Business Incubation Centers
Business Incubation Centers have been formed in all District Industries Centers to resolve technical issues and to provide details on e-way to entrepreneurs.
Interest subsidy for home based industries
A subsidy of six percent for select nano business projects which had availed term loan from financial institutions and eight percent for the same to women and SC/ ST communities. This interest subsidy is valid for 3 years.
IT enabled schemes
The innovative idea of collecting the data of enterprises by recording the sites was implemented in 2017-2018 financial year. The data collection of 1, 10,000 industries have been completed as part of this programme.

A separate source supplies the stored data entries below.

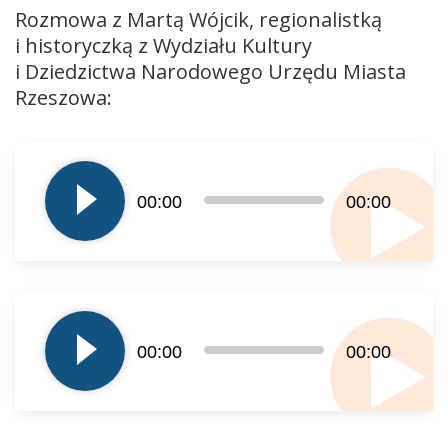
Rozmowa z Martą Wójcik, regionalistką
i historyczką z Wydziału Kultury
i Dziedzictwa Narodowego Urzędu Miasta
Rzeszowa:
Odtwarzacz
plików
dźwiękowych
00:00
00:00
Odtwarzacz
plików
00:00
00:00
dźwiękowych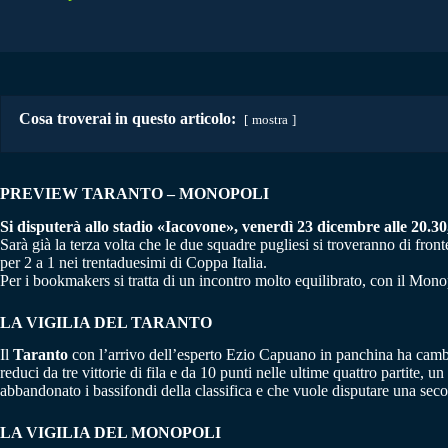
Cosa troverai in questo articolo:
mostra
PREVIEW TARANTO – MONOPOLI
Si disputerà allo stadio «Iacovone», venerdì 23 dicembre alle 20.30, 
Sarà già la terza volta che le due squadre pugliesi si troveranno di fron
per 2 a 1 nei trentaduesimi di Coppa Italia.
Per i bookmakers si tratta di un incontro molto equilibrato, con il Mono
LA VIGILIA DEL TARANTO
Il
Taranto
con l’arrivo dell’esperto Ezio Capuano in panchina ha cambia
reduci da tre vittorie di fila e da 10 punti nelle ultime quattro partite
abbandonato i bassifondi della classifica e che vuole disputare una seco
LA VIGILIA DEL MONOPOLI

ESI/EPF Reimbursement Scheme
This is a scheme indented to repay 75% of the ESI/EPF shares of employment opportunities created in small scale industries after 01.04.2016 to the entrepreneurs. This plan will ensure social security of employees and provide legal cover for the business.
Mining sector
Environmental Clearance is now mandatory for all quarries according to notifications of the Ministry of Environment, Forest and Climate Change and the order from the Supreme Court. Previously, this was not necessary for quarries functioning in less than five hectares of land. Majority of the quarries in Kerala have less than five hectares of land which led to closure of almost 2500 units in the State. To resolve this crisis, the present Government has initiated measures for obtaining environmental clearance certificates in a speedy manner. Also the distance limit for quarries, which was increased to 100 metres by the previous Government, was reinstated to 50 metres. In order to resolve the unavailability of sand for construction purposes, the Government took active steps to encourage the import of sand from foreign countries and other States in the country. For this, special amendments have been made in the concerned rules to avoid legal obstacles. Sanction has also been accorded for mining sand from dams without harming the environment.